Occupational Safety and Health Administration

‘Freedom Sleepers” Camp Out in Berkeley For Homeless Rights

About a dozen self-described “Freedom Sleepers” set up tents and camped outside on the steps of the old Berkeley City Hall on Monday to fight for homeless rights, as some members of the city council want to step up police patrols in the parks to fight off unsanitary conditions for families.

The protesters wanted their tents and protest to grab attention hours before the city council is set to vote Tuesday on two measures: The erection of an 18-story luxury housing complex called the Harold Square Project downtown, and the addition of a municipal code that they say targets the homeless by making it a crime to take up more than two square feet of space on the sidewalk. The ordinance would also restrict shopping cars from being in one spot for more than an hour, enforced from 7 a.m. until 10 p.m.

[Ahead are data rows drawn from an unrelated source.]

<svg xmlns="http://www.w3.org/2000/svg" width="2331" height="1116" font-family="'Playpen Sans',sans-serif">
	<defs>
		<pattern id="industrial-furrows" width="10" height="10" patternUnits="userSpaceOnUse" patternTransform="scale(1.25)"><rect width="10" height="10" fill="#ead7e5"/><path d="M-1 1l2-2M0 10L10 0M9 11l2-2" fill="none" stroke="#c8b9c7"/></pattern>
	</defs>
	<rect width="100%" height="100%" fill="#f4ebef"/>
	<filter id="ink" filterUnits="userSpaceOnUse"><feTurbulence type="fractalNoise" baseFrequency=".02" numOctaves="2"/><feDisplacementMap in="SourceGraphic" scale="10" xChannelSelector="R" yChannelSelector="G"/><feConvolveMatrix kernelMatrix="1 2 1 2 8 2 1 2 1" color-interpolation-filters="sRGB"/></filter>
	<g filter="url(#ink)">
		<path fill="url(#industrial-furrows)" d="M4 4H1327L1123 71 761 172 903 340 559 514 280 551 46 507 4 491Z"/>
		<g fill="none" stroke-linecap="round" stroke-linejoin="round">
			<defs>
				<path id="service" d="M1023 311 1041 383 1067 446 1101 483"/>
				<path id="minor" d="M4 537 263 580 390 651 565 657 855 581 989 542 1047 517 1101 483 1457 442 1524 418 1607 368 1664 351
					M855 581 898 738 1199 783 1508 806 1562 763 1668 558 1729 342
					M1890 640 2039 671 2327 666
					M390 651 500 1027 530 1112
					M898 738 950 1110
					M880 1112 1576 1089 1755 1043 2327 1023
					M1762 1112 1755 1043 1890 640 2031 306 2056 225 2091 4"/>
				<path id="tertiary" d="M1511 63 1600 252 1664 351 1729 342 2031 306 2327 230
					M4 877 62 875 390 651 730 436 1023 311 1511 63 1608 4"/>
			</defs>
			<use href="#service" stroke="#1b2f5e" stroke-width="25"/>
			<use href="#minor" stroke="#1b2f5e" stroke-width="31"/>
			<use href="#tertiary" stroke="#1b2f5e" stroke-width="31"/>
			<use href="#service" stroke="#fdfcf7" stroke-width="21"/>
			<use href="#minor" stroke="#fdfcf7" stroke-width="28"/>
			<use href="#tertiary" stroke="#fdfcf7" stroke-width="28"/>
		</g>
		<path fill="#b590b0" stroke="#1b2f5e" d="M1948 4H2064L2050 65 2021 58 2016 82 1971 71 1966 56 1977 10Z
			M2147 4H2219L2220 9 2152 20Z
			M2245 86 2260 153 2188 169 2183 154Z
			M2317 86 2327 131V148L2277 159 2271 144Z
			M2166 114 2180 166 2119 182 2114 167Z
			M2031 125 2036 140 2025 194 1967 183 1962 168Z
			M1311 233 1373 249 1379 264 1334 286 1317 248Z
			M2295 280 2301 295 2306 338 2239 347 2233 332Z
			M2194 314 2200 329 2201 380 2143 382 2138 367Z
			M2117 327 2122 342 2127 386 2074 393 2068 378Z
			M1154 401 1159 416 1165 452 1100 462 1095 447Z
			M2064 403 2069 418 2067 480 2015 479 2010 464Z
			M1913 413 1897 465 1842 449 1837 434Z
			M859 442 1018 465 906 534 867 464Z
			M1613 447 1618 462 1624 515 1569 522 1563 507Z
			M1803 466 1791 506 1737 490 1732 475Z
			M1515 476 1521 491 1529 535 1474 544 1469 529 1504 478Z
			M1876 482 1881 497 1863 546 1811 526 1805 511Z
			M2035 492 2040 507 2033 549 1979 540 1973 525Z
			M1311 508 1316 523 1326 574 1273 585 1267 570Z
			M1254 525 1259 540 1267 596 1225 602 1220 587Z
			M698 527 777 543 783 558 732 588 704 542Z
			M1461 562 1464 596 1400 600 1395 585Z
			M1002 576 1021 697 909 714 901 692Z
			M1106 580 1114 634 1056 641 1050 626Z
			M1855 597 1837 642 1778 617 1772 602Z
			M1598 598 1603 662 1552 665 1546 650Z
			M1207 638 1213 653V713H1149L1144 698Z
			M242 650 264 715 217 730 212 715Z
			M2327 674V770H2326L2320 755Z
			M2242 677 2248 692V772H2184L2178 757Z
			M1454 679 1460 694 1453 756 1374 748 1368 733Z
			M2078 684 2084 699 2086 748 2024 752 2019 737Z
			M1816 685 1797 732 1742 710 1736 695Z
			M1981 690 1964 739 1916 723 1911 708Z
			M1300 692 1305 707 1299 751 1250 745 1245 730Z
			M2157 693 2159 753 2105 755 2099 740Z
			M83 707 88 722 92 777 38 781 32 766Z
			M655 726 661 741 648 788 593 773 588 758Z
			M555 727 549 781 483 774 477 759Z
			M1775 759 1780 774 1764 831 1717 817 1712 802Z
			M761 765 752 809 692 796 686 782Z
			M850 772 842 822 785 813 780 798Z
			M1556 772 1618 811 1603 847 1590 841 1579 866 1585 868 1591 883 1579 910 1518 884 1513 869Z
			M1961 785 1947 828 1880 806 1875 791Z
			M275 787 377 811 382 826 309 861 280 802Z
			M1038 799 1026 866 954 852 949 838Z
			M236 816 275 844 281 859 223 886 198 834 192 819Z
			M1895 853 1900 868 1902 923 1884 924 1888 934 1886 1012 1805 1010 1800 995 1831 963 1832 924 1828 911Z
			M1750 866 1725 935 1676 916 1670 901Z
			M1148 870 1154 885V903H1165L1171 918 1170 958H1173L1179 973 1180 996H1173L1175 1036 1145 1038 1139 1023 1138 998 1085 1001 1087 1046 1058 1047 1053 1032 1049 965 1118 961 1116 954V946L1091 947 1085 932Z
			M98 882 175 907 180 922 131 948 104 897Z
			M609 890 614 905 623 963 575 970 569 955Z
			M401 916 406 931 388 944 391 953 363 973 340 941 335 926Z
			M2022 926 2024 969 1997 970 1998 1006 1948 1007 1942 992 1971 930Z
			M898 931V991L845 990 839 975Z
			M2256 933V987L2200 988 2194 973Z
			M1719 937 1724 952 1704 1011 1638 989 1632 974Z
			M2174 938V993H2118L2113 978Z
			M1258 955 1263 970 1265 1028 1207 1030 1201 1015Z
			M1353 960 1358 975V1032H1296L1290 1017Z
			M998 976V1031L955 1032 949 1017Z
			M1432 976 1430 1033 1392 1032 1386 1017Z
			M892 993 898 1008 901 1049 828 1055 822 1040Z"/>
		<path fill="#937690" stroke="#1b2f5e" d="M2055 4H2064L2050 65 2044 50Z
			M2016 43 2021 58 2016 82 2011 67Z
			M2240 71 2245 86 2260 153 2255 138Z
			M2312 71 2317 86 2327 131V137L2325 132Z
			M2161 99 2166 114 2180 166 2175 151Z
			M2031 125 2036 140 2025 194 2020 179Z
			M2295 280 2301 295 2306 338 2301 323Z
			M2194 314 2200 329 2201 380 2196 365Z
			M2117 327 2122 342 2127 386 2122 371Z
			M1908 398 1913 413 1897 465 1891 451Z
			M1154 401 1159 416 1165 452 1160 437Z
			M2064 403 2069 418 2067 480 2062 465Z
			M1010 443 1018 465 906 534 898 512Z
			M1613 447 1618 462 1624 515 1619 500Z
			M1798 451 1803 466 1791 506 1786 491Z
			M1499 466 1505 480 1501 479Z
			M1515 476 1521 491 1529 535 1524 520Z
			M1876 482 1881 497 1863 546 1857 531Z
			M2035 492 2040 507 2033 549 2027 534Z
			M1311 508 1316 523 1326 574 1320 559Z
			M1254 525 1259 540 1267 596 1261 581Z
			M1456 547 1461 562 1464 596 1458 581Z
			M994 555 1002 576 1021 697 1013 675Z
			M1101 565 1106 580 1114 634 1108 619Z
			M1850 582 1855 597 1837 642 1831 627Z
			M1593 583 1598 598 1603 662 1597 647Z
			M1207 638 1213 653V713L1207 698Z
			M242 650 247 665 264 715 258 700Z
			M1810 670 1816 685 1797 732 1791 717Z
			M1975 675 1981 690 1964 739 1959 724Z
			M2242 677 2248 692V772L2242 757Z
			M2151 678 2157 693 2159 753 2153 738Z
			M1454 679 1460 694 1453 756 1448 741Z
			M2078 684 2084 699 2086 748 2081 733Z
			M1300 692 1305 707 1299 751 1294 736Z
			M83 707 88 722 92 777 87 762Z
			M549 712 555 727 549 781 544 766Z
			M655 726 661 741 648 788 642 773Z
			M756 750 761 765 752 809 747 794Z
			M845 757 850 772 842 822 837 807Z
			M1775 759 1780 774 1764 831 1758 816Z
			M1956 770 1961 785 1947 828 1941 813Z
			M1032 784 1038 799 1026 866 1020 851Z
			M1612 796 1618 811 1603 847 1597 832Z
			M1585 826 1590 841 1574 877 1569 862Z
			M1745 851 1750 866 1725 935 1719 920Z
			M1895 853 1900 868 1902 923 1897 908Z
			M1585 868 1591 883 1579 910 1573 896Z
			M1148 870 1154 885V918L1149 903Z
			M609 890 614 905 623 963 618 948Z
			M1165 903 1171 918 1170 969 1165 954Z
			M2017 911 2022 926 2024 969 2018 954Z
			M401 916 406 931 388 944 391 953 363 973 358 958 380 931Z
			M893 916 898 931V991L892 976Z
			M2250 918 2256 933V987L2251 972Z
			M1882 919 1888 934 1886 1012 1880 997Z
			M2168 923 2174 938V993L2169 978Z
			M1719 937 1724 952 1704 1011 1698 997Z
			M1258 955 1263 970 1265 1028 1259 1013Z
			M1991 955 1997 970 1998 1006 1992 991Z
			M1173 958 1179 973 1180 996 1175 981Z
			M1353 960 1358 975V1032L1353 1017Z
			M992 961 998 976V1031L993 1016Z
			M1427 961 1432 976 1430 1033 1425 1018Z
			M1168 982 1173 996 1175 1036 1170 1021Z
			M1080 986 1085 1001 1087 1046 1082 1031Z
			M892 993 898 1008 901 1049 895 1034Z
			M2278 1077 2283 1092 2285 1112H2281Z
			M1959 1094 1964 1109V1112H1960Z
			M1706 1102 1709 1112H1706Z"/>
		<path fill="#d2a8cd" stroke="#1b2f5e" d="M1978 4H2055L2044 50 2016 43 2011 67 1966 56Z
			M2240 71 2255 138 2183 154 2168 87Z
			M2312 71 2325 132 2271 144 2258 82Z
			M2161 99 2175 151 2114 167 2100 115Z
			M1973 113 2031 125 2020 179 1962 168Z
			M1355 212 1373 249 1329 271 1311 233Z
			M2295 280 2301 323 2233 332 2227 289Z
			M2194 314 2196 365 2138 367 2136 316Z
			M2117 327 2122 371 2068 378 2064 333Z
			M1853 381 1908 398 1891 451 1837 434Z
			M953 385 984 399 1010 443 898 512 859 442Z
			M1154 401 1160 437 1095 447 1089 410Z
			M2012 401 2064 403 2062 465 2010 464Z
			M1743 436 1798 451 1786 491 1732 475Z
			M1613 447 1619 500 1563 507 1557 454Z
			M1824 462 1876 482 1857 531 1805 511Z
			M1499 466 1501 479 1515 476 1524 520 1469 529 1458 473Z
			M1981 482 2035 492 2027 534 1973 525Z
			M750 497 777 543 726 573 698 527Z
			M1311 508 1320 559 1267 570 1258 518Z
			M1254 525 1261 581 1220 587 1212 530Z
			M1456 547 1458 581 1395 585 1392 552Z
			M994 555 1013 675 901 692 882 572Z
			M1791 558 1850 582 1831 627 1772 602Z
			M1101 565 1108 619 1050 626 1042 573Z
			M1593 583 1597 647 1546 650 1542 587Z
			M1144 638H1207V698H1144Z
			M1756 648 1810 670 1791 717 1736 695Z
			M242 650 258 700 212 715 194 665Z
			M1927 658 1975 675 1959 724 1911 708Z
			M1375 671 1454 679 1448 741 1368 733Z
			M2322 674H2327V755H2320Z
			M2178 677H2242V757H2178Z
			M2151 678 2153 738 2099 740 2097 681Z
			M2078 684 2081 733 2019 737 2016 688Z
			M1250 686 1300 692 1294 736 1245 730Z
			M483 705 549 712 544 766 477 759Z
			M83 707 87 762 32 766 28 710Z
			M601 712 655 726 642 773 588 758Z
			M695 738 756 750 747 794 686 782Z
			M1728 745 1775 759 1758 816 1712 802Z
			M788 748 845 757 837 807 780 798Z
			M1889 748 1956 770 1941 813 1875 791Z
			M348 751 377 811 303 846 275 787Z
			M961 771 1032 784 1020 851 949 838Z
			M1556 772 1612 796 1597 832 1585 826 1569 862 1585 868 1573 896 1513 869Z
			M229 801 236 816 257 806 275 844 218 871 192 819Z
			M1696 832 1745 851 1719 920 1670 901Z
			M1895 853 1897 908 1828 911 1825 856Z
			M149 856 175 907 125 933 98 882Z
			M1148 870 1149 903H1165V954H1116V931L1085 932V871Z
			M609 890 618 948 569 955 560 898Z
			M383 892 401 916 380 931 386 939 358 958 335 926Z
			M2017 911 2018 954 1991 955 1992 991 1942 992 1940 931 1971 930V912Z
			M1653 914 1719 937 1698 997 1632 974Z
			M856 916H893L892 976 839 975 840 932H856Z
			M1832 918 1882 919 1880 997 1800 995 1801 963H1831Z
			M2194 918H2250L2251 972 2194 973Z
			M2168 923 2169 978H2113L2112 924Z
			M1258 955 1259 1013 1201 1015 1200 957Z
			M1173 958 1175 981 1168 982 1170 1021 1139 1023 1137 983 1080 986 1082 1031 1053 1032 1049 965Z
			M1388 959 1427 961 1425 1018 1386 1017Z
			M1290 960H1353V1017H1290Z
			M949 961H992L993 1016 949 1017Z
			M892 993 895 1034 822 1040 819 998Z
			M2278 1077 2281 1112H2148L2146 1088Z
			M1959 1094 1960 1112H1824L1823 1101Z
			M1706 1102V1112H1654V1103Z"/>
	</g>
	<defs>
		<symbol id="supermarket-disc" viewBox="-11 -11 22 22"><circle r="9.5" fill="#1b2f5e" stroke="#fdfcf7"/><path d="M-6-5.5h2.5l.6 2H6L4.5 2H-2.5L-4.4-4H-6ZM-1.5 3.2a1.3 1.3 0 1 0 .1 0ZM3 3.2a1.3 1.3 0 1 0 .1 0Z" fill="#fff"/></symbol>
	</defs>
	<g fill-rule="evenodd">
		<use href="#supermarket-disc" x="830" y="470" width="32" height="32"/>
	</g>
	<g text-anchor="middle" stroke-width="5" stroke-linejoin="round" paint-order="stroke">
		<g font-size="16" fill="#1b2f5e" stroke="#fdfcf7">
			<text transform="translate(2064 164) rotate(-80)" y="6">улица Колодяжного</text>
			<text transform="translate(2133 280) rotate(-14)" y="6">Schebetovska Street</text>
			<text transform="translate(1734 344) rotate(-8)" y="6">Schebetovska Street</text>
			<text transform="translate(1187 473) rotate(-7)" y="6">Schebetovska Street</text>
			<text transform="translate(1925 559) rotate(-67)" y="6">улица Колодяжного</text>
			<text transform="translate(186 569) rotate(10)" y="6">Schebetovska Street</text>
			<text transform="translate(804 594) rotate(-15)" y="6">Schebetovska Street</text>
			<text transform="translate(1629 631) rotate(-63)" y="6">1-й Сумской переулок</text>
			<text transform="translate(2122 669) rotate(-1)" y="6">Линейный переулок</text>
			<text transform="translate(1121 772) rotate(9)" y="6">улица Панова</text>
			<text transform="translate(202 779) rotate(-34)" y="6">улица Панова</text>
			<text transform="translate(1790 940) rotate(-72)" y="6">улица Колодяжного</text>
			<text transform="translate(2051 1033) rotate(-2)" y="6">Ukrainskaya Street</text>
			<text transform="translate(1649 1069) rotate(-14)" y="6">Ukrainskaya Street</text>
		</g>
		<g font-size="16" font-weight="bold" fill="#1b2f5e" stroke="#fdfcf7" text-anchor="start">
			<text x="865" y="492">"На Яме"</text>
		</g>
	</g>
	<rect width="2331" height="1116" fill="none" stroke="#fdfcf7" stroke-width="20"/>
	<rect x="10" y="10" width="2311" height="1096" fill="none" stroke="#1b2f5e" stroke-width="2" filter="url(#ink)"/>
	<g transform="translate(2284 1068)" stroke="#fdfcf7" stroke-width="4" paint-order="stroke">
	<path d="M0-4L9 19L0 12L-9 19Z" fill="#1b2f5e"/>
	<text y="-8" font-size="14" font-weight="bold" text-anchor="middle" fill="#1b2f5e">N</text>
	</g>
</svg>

The sleep-out was organized by Jesse Arreguin, city councilman who is running for mayor; Alana Banks, a Cal student and member of the Black Student Union; Civil rights lawyer Osha Neumann who represents Streets Are For Everyone; Kelly Hammargren who is part of Sustainable Berkeley Coalition; and Sally Hindman of Youth Spirit Artworks.

Banks said the policies proposed are an attack on black lives. “By targeting a group which is 59 percent African American in a city where African Americans are less than 8 percent of the population, they further criminalize black people,” she said. “These policies are a part of the city’s long-term strategy of continually displacing Black people from the city. If black lives really matter in Berkeley, the council will not pass these laws.”

But several on the council don't see it this way.

"Caring for people, especially those who are less fortunate who do not have homes is important to Berkeley residents," Councilwoman Linda Maio wrote in a council report seeking more police at Ohlone Park, which has been littered with drugs and trash. "We have some serious safety issues at Ohlone Park. the park is daily becoming a campground, strewn with trash, monopolized by groups of people and their animals."

Maio, Mayor Tom Bates and two other council members are behind these efforts to clean up the city and say they have to protect the families and businesses in Berkeley.

But Bates and the others also want to help the homeless, they say, by creating storage space – up to 100 bins for personal belongings, providing more bathrooms and mobile showers in downtown and along Telegraph Avenue.

As a separate agenda item, the city is recommending that Leah Simon-Weisberg become the elected representative for the poor on the Human Welfare and Community Action Commission.